What the task requires –
Set down all of the data that follows word for word, without the images.

Extracted information –

--- START ---

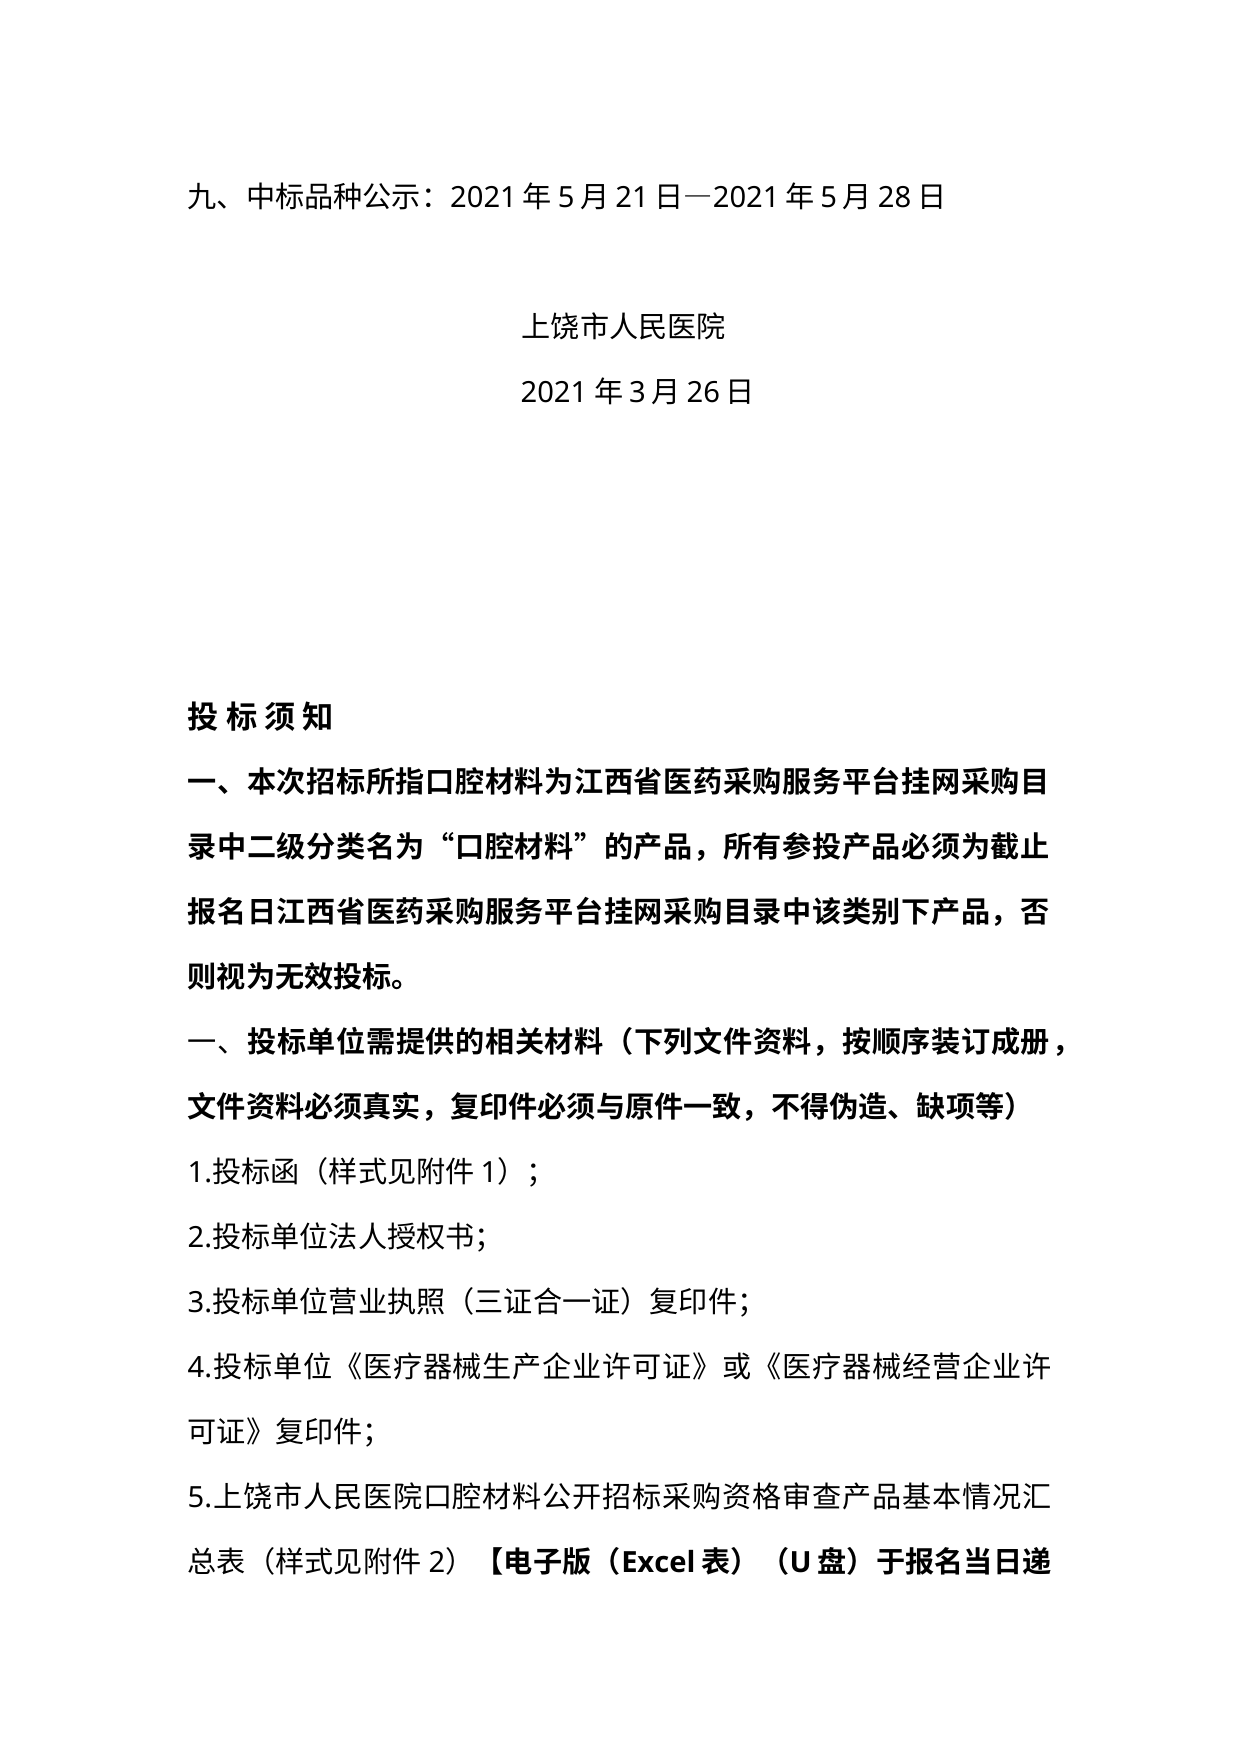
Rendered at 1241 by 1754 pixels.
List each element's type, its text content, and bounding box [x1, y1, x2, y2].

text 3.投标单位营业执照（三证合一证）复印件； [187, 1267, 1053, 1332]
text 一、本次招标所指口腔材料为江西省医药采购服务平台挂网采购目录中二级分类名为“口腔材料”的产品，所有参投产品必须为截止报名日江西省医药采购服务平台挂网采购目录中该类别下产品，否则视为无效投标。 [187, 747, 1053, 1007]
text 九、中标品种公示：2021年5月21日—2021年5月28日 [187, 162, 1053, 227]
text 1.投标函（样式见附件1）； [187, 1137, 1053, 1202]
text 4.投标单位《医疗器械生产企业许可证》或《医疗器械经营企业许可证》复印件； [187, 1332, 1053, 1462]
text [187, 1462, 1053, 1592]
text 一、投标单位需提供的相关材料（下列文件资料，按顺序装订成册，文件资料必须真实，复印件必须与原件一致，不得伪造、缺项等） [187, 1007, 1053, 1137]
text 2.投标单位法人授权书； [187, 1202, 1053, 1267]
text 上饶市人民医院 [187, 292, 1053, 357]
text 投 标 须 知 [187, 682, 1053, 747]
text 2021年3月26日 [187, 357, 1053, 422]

--- END ---

Result of this exercise –
Rendered at 1241 by 1754 pixels.
List each element's type, its text content, and bounding box [x1, y1, x2, y2].

text 3.投标单位营业执照（三证合一证）复印件； [187, 1267, 1053, 1332]
text 一、本次招标所指口腔材料为江西省医药采购服务平台挂网采购目录中二级分类名为“口腔材料”的产品，所有参投产品必须为截止报名日江西省医药采购服务平台挂网采购目录中该类别下产品，否则视为无效投标。 [187, 747, 1053, 1007]
text 九、中标品种公示：2021年5月21日—2021年5月28日 [187, 162, 1053, 227]
text 1.投标函（样式见附件1）； [187, 1137, 1053, 1202]
text 4.投标单位《医疗器械生产企业许可证》或《医疗器械经营企业许可证》复印件； [187, 1332, 1053, 1462]
text [187, 1462, 1053, 1592]
text 一、投标单位需提供的相关材料（下列文件资料，按顺序装订成册，文件资料必须真实，复印件必须与原件一致，不得伪造、缺项等） [187, 1007, 1053, 1137]
text 2.投标单位法人授权书； [187, 1202, 1053, 1267]
text 上饶市人民医院 [187, 292, 1053, 357]
text 投 标 须 知 [187, 682, 1053, 747]
text 2021年3月26日 [187, 357, 1053, 422]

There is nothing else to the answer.